Decide whether each statement below agrees with the forum thread on eigendecomposition in health economic modeling, answering yes or no and quoting the deciding words. (a) Markov models can be written in matrix form. (b) The cohort component technique in demography is essentially a Markovian process. (c) The last reply reports having seen explicit uses of eigendecomposition in health economic modeling.

━━ PAGE EXTRACT ━━

What are the applications of eigen decomposition in Health economic modelling such as Markov model?
The eigendecomposition of a matrix is a general mathematical approach. It can be applied to many problems, which allow a description in terms of matrices.
Markov models are an approach to cope with dynamical processes. As they can be phrased in matrix form, it is often possible to use eigenvalues for the analysis of Markov models.
Broad application is seen in demography: The cohort component technique essentially is a Markovian process. The modelling of the need of LTC is often based on a Markov assumption. Note that @Joel_Wagner recently proposed a more elaborate approach.
Article Old-age care prevalence in Switzerland: drivers and future development
Health care interventions can be analyzed as Markov process, the states corresponding to the various disease states that follow from the intervention. Also Cost Effectiveness Analysis can rely on Markov chains. You may find details here:
Article Markov Models in health care
Chapter Markov Models and Cost Effectiveness Analysis: Applications ...
I have not come across explicit application of eigen decomposition in health economic modeling. I can see it play a role in inverting a transition matrix, but would not expect that the modeler going through a step of eigen decomposition. Instead, I expect that the modeler would simply use readily available software (e.g. Excel) to call for the inverse matrix. That software may apply eigen decomposition 'under the hood'.

━━━
━━ EXTRACTED ENTRIES ━━

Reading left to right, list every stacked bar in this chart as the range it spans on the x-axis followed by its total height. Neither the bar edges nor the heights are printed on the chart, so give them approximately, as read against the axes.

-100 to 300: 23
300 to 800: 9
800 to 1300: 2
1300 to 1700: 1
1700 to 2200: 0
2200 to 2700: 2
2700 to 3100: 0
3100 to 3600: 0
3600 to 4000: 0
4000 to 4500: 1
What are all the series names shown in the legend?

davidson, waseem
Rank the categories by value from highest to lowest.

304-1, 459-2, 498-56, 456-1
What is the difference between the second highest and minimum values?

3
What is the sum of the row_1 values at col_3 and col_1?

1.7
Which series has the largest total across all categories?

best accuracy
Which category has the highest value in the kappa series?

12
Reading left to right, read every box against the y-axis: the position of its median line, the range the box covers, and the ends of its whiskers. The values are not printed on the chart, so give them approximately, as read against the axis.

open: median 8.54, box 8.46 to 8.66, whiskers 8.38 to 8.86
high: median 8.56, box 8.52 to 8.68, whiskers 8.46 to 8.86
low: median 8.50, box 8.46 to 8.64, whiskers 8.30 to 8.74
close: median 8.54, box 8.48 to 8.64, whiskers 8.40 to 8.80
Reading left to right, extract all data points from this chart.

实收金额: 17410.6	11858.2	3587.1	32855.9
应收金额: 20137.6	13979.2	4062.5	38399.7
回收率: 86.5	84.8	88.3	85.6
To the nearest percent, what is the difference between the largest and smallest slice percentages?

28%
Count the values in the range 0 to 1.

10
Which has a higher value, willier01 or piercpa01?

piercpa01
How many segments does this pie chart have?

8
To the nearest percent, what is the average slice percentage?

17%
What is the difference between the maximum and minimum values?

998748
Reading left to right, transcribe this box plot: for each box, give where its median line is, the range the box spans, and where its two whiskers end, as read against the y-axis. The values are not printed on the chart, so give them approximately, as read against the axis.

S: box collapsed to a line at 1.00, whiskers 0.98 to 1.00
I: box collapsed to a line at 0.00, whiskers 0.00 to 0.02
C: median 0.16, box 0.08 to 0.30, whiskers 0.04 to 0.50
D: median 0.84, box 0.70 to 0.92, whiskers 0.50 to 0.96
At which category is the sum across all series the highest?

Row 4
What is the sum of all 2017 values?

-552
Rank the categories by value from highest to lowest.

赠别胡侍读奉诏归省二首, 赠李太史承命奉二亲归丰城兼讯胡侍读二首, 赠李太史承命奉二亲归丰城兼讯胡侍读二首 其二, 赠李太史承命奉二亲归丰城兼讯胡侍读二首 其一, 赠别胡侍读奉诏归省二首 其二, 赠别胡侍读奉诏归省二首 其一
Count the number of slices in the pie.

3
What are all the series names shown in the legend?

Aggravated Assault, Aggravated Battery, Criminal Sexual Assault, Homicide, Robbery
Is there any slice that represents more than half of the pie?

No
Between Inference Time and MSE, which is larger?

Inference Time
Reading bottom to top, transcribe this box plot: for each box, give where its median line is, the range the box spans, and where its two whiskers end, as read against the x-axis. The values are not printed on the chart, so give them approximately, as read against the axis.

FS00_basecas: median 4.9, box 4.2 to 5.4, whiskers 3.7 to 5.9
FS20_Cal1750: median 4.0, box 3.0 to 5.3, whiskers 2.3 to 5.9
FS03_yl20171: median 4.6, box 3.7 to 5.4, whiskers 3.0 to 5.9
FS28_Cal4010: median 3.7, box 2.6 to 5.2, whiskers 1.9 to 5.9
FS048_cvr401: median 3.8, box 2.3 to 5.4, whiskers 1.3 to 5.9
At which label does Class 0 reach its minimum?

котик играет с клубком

━━━

- [THE ANSWER]
(a) Yes: "As they can be phrased in matrix form, it is often possible to use eigenvalues for the analysis of Markov models."
(b) Yes: "The cohort component technique essentially is a Markovian process."
(c) No: "I have not come across explicit application of eigen decomposition in health economic modeling."